START Data extracts

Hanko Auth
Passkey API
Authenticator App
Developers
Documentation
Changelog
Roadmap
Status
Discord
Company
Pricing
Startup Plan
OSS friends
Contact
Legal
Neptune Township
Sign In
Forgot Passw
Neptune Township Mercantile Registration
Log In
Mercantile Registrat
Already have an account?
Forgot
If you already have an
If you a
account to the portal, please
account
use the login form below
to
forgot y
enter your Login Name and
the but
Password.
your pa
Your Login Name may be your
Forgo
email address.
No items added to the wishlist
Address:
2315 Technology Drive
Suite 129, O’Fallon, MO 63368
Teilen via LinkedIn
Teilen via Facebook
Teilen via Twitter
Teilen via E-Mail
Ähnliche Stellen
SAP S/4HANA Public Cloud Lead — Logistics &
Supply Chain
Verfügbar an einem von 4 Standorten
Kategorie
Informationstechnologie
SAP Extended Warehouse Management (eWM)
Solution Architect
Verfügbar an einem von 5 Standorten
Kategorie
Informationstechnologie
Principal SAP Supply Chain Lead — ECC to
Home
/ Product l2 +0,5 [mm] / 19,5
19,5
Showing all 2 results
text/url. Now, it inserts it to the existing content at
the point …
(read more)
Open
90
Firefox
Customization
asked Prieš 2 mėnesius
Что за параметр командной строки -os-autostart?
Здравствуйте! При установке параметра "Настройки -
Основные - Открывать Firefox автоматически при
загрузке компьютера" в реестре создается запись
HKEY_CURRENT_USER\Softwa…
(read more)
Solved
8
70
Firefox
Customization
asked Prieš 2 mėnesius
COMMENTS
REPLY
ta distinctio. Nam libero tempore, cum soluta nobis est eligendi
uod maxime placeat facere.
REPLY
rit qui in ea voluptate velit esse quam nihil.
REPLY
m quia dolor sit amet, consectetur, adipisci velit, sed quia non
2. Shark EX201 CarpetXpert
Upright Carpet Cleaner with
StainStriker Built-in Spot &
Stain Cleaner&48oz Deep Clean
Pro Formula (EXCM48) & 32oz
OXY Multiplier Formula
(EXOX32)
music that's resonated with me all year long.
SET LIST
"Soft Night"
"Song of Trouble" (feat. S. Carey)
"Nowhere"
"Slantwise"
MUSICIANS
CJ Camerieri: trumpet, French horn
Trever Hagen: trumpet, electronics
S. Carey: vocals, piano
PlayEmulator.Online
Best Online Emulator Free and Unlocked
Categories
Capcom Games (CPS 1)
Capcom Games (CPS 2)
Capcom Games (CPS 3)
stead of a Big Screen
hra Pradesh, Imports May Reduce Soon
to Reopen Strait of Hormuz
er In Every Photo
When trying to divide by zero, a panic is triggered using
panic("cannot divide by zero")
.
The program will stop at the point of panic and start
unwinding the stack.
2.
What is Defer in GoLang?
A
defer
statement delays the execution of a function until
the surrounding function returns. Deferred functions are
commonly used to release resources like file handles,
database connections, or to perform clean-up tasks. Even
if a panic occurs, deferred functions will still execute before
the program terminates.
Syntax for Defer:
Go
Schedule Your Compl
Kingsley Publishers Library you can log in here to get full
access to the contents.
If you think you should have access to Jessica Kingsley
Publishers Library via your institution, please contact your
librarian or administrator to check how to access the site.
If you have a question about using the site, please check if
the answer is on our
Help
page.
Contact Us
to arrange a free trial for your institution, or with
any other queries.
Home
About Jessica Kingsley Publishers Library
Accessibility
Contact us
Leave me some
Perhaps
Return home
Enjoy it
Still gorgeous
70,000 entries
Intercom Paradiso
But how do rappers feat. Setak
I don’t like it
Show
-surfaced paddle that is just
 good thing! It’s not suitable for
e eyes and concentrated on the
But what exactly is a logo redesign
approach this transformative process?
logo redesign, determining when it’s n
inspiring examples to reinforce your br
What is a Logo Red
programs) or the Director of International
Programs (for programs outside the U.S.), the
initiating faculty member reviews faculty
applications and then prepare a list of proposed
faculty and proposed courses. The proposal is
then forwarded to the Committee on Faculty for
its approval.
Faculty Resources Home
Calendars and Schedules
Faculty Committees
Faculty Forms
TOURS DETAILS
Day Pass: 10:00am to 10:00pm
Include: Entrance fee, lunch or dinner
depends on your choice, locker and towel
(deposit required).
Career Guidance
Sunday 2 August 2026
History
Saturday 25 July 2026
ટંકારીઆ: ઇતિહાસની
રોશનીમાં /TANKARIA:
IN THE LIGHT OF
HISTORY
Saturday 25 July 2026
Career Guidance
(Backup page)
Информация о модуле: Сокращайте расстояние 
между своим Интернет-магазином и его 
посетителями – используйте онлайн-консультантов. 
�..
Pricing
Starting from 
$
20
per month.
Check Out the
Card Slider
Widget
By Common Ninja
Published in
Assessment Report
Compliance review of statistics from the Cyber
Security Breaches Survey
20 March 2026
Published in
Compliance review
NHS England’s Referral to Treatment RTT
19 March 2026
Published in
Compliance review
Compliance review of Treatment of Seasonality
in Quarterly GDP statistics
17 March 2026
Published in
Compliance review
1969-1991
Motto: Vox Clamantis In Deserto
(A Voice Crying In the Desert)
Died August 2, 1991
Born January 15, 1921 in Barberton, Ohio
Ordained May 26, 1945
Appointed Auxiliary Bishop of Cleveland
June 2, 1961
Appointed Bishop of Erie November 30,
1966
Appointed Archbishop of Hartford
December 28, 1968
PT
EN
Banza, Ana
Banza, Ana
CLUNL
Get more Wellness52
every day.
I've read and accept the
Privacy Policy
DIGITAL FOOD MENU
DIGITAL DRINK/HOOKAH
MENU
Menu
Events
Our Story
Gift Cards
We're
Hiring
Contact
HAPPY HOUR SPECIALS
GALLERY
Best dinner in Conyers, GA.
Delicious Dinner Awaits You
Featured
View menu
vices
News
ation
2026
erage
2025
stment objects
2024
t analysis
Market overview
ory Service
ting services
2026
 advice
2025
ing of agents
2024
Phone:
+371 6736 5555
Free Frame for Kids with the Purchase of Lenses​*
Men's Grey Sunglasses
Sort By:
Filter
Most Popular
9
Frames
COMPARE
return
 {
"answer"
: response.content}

END Data extracts

● Action item
Every entry should be restated word for word.

● Solution to the problem
Hanko Auth
Passkey API
Authenticator App
Developers
Documentation
Changelog
Roadmap
Status
Discord
Company
Pricing
Startup Plan
OSS friends
Contact
Legal
Neptune Township
Sign In
Forgot Passw
Neptune Township Mercantile Registration
Log In
Mercantile Registrat
Already have an account?
Forgot
If you already have an
If you a
account to the portal, please
account
use the login form below
to
forgot y
enter your Login Name and
the but
Password.
your pa
Your Login Name may be your
Forgo
email address.
No items added to the wishlist
Address:
2315 Technology Drive
Suite 129, O’Fallon, MO 63368
Teilen via LinkedIn
Teilen via Facebook
Teilen via Twitter
Teilen via E-Mail
Ähnliche Stellen
SAP S/4HANA Public Cloud Lead — Logistics &
Supply Chain
Verfügbar an einem von 4 Standorten
Kategorie
Informationstechnologie
SAP Extended Warehouse Management (eWM)
Solution Architect
Verfügbar an einem von 5 Standorten
Kategorie
Informationstechnologie
Principal SAP Supply Chain Lead — ECC to
Home
/ Product l2 +0,5 [mm] / 19,5
19,5
Showing all 2 results
text/url. Now, it inserts it to the existing content at
the point …
(read more)
Open
90
Firefox
Customization
asked Prieš 2 mėnesius
Что за параметр командной строки -os-autostart?
Здравствуйте! При установке параметра "Настройки -
Основные - Открывать Firefox автоматически при
загрузке компьютера" в реестре создается запись
HKEY_CURRENT_USER\Softwa…
(read more)
Solved
8
70
Firefox
Customization
asked Prieš 2 mėnesius
COMMENTS
REPLY
ta distinctio. Nam libero tempore, cum soluta nobis est eligendi
uod maxime placeat facere.
REPLY
rit qui in ea voluptate velit esse quam nihil.
REPLY
m quia dolor sit amet, consectetur, adipisci velit, sed quia non
2. Shark EX201 CarpetXpert
Upright Carpet Cleaner with
StainStriker Built-in Spot &
Stain Cleaner&48oz Deep Clean
Pro Formula (EXCM48) & 32oz
OXY Multiplier Formula
(EXOX32)
music that's resonated with me all year long.
SET LIST
"Soft Night"
"Song of Trouble" (feat. S. Carey)
"Nowhere"
"Slantwise"
MUSICIANS
CJ Camerieri: trumpet, French horn
Trever Hagen: trumpet, electronics
S. Carey: vocals, piano
PlayEmulator.Online
Best Online Emulator Free and Unlocked
Categories
Capcom Games (CPS 1)
Capcom Games (CPS 2)
Capcom Games (CPS 3)
stead of a Big Screen
hra Pradesh, Imports May Reduce Soon
to Reopen Strait of Hormuz
er In Every Photo
When trying to divide by zero, a panic is triggered using
panic("cannot divide by zero")
.
The program will stop at the point of panic and start
unwinding the stack.
2.
What is Defer in GoLang?
A
defer
statement delays the execution of a function until
the surrounding function returns. Deferred functions are
commonly used to release resources like file handles,
database connections, or to perform clean-up tasks. Even
if a panic occurs, deferred functions will still execute before
the program terminates.
Syntax for Defer:
Go
Schedule Your Compl
Kingsley Publishers Library you can log in here to get full
access to the contents.
If you think you should have access to Jessica Kingsley
Publishers Library via your institution, please contact your
librarian or administrator to check how to access the site.
If you have a question about using the site, please check if
the answer is on our
Help
page.
Contact Us
to arrange a free trial for your institution, or with
any other queries.
Home
About Jessica Kingsley Publishers Library
Accessibility
Contact us
Leave me some
Perhaps
Return home
Enjoy it
Still gorgeous
70,000 entries
Intercom Paradiso
But how do rappers feat. Setak
I don’t like it
Show
-surfaced paddle that is just
 good thing! It’s not suitable for
e eyes and concentrated on the
But what exactly is a logo redesign
approach this transformative process?
logo redesign, determining when it’s n
inspiring examples to reinforce your br
What is a Logo Red
programs) or the Director of International
Programs (for programs outside the U.S.), the
initiating faculty member reviews faculty
applications and then prepare a list of proposed
faculty and proposed courses. The proposal is
then forwarded to the Committee on Faculty for
its approval.
Faculty Resources Home
Calendars and Schedules
Faculty Committees
Faculty Forms
TOURS DETAILS
Day Pass: 10:00am to 10:00pm
Include: Entrance fee, lunch or dinner
depends on your choice, locker and towel
(deposit required).
Career Guidance
Sunday 2 August 2026
History
Saturday 25 July 2026
ટંકારીઆ: ઇતિહાસની
રોશનીમાં /TANKARIA:
IN THE LIGHT OF
HISTORY
Saturday 25 July 2026
Career Guidance
(Backup page)
Информация о модуле: Сокращайте расстояние 
между своим Интернет-магазином и его 
посетителями – используйте онлайн-консультантов. 
�..
Pricing
Starting from 
$
20
per month.
Check Out the
Card Slider
Widget
By Common Ninja
Published in
Assessment Report
Compliance review of statistics from the Cyber
Security Breaches Survey
20 March 2026
Published in
Compliance review
NHS England’s Referral to Treatment RTT
19 March 2026
Published in
Compliance review
Compliance review of Treatment of Seasonality
in Quarterly GDP statistics
17 March 2026
Published in
Compliance review
1969-1991
Motto: Vox Clamantis In Deserto
(A Voice Crying In the Desert)
Died August 2, 1991
Born January 15, 1921 in Barberton, Ohio
Ordained May 26, 1945
Appointed Auxiliary Bishop of Cleveland
June 2, 1961
Appointed Bishop of Erie November 30,
1966
Appointed Archbishop of Hartford
December 28, 1968
PT
EN
Banza, Ana
Banza, Ana
CLUNL
Get more Wellness52
every day.
I've read and accept the
Privacy Policy
DIGITAL FOOD MENU
DIGITAL DRINK/HOOKAH
MENU
Menu
Events
Our Story
Gift Cards
We're
Hiring
Contact
HAPPY HOUR SPECIALS
GALLERY
Best dinner in Conyers, GA.
Delicious Dinner Awaits You
Featured
View menu
vices
News
ation
2026
erage
2025
stment objects
2024
t analysis
Market overview
ory Service
ting services
2026
 advice
2025
ing of agents
2024
Phone:
+371 6736 5555
Free Frame for Kids with the Purchase of Lenses​*
Men's Grey Sunglasses
Sort By:
Filter
Most Popular
9
Frames
COMPARE
return
 {
"answer"
: response.content}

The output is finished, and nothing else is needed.